I think I smile. I feel a smile inside me, anyway. “Hey.” I can barely eke out the word.
“You’re okay.” He lowers his voice. “Look, you were shot, but you’ll be okay. Got it? You’ll be okay.” It’s like a command. As though I won’t be okay if he doesn’t command it. Imperious, bossy Packard that I love.
I swallow through my sandpapery throat. Everything is floaty. “An elephant might be sitting on my chest,” I croak.
Suddenly he’s gone.
The next time I wake—an hour later? A day?—Shelby is there. “Hey you,” I whisper.
“Hey
you
.”
“It didn’t come true?” I ask.
“What?”
“Fawna’s thing.”
She smiles. “Does this look like hell to you?”
“It
is
a hospital.”
She snorts.
Two nurses kick her out. They change the bandage on my chest. I learn I was shot by a stray bullet, in the arm and chest both. A large artery was hit, and I lost a lot of blood. I’m hooked to IVs.
I quiz them on my condition, becoming more alert as they work. Soon I’m utilizing my medical knowledge to have a very high-level conversation with them, using words like
suture
instead of
stitches
, and I find out a lot of scary information about my injury. I almost died, but they assure me I’ll be okay.
“And there’s no reason to worry about vein star,” one of them says, apropos of nothing.
So it
is
on my chart! The information that I’m paranoid of vein-star syndrome. I’m about to protest, but then I think, let it be there. Let it be there with the flu shot and broken arms and blood tests and all the rest. That chart is about the past, not the future.
Still, why am I not dead? Why would fate spare me?
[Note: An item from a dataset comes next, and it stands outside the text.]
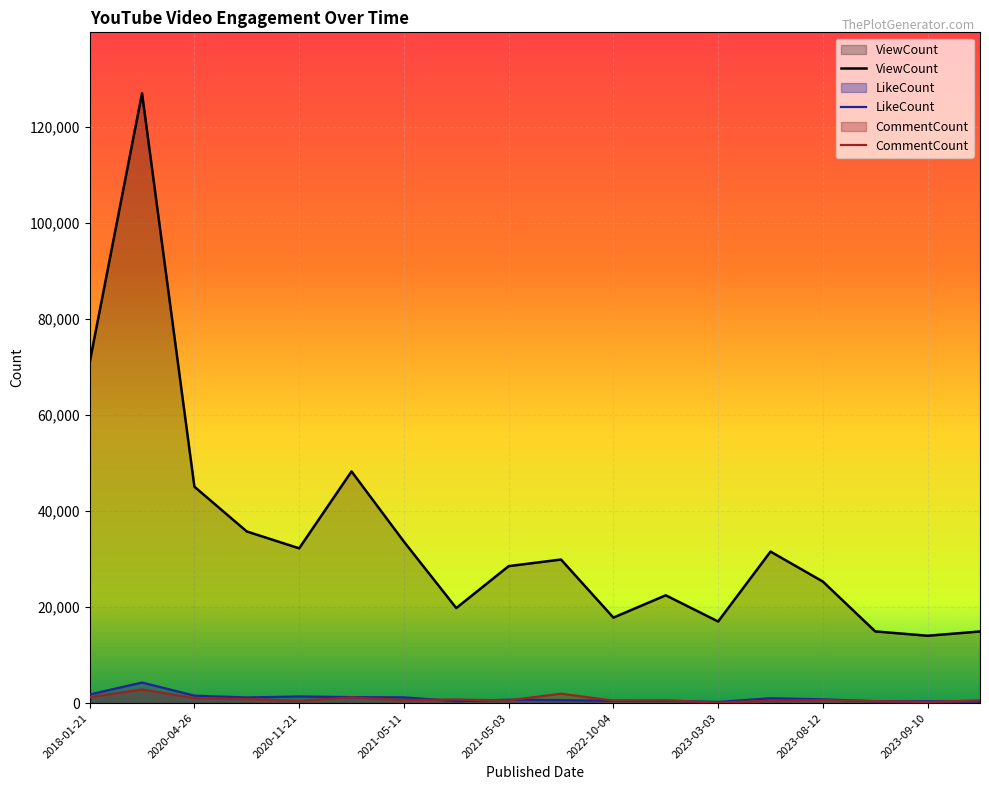

What is the greatest value displayed?

127035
They want to know if I want visitors, and I do. There’s a commotion at the door. One of the nurses is trying to enforce a rule about two at a time, but Packard’s having none of it. The next thing I know, everyone’s crowding in: Shelby, Carter, Vesuvius, Simon, Helmut.
Dad wears a surgical mask. I don’t blame him; hospitals are the most bacteria-laden environments on the planet.
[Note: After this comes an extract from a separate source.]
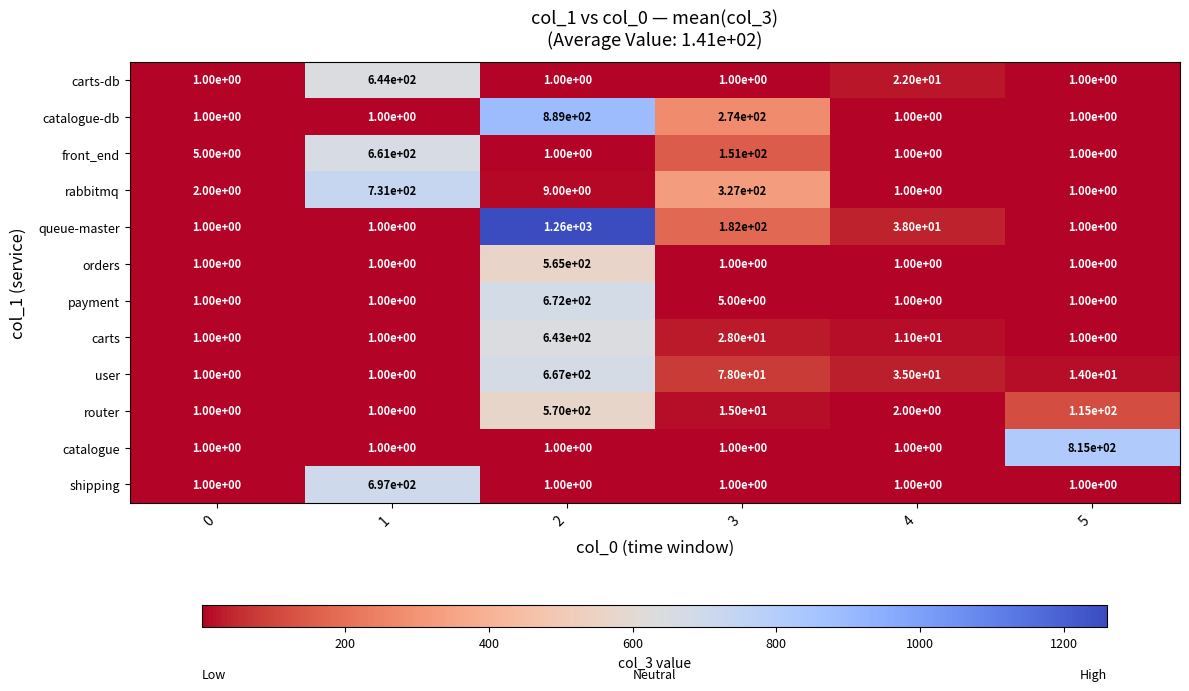

Which series has the largest total across all categories?

queue-master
Packard’s hair is mussed, and he looks tired. Happy. “We’re going to break you out of here,” he says.
I spy Fawna, in her usual outrageous outfit.
“Fawna! I thought I would…you know…” I don’t want to say it aloud.
“Die?” Simon snorts. “It didn’t come true, Justine, isn’t that a shocker?”
Fawna flings a hand at him, like he’s an insignificant bug. “It has nothing to do with true or not true.” She draws nearer to me, pretty lips parted. “The one for whom the fate was cast was not you.”
“Huh?” I ask.
“Fate was made to be fucked with,” Simon says. “I think that’s what Hello Kitty Visigoth here means.”
Fawna crosses her arms, pointedly ignoring Simon. “You yourself changed, Justine. When the one who is to have the destiny changes in a profound way, the psychophysics of that person’s fate is forever changed. You transformed so much, so
essentially
, that the fate no longer applied. You are no longer that one.”
“Plain as day to
me
she’s different,” Dad says. “This prophecy, now—I certainly would’ve liked to have been informed about this prophecy.”